# First Handgun



## Rolo86 (Feb 23, 2007)

Howdy,

Im new to the site, just recently bought my first handgun: Sig 220 Equinox. I absolutely love it, shoots like a dream. I started browsing the site a few days ago, decided to sign up. I'll post a couple pictures a little later.

Rolo


----------



## Baldy (Jun 21, 2006)

Welcome aboard Rolo86. I sure have read a lot of good about the 220 Equinox but I have never shoot one. The main thing is your happy with it and that will help you become a better shooter. Now a good range report and some pictures. Good shooting.


----------



## SuckLead (Jul 4, 2006)

PICTURES!!!!!!!!!! I want pictures!!!!!!!!!!!! 

Sorry. I really, really want that gun! LOL!


----------



## Baldy (Jun 21, 2006)

Here he comes...


----------



## SuckLead (Jul 4, 2006)

Baldy said:


> Here he comes...


I swear I never get enough of that!
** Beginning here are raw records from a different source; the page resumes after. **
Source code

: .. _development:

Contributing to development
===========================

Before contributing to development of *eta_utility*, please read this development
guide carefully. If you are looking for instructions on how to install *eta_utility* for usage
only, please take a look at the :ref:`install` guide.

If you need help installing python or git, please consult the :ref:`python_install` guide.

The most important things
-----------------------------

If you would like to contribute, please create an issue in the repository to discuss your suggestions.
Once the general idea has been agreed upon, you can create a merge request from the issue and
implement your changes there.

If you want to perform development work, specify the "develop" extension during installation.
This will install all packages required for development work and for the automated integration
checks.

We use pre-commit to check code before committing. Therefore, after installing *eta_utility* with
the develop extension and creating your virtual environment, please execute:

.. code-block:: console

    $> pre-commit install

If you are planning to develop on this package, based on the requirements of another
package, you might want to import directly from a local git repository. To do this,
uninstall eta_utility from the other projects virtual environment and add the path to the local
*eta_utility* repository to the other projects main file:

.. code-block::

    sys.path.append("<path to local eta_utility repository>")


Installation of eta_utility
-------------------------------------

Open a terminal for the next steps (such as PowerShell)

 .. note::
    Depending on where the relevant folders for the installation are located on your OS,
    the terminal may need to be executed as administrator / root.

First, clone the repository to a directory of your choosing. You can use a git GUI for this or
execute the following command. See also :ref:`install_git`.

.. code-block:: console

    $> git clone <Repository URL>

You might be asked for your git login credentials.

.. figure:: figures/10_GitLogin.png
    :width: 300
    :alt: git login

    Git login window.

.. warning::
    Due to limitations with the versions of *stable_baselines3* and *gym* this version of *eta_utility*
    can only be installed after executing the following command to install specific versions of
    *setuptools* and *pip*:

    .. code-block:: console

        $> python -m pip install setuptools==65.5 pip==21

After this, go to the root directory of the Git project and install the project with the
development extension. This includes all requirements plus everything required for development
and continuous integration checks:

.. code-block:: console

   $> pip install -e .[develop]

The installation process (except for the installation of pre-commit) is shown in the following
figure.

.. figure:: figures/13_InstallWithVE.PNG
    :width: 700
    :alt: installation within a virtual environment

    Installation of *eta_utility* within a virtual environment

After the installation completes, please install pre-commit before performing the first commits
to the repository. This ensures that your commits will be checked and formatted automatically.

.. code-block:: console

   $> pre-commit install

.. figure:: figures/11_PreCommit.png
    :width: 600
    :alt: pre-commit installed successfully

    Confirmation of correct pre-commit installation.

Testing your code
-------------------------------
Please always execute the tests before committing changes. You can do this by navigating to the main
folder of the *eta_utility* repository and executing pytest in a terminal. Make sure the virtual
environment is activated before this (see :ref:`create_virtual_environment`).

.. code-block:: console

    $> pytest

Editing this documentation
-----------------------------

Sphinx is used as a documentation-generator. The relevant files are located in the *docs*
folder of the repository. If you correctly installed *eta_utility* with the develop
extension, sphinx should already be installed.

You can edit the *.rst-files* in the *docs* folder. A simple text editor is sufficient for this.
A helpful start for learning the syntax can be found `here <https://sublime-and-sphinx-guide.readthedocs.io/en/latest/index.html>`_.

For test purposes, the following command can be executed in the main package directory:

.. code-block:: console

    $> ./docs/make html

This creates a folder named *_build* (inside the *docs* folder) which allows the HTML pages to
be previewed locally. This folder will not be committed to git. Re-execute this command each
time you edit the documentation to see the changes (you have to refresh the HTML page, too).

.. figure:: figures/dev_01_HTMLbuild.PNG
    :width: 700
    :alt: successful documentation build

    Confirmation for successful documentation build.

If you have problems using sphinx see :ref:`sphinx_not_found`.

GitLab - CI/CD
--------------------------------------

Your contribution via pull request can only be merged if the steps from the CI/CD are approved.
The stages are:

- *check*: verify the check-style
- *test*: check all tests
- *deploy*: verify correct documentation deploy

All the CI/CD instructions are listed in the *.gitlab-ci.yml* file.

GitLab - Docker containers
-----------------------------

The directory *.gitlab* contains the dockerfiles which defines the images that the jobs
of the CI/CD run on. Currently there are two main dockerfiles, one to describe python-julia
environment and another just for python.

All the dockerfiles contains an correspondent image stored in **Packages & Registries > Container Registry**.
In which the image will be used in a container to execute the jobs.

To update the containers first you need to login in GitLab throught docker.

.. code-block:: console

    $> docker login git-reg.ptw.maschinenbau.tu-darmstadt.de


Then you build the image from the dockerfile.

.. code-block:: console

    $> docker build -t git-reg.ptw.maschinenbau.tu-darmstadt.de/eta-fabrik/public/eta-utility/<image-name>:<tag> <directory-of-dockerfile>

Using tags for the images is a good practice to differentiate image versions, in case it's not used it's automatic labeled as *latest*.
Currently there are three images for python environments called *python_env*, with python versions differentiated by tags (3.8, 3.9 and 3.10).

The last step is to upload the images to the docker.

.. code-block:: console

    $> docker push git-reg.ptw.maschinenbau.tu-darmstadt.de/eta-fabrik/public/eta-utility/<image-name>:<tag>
LOL!


----------



## Rolo86 (Feb 23, 2007)

Haha, here you go, this is the only pic I have available at work. I will go shoot some more this weekend and post some range pics.


----------



## mw1311 (Feb 7, 2007)

Rolo86 said:


> Haha, here you go, this is the only pic I have available at work. I will go shoot some more this weekend and post some range pics.


very nice first handgun! congrats & welcome to the forum!


----------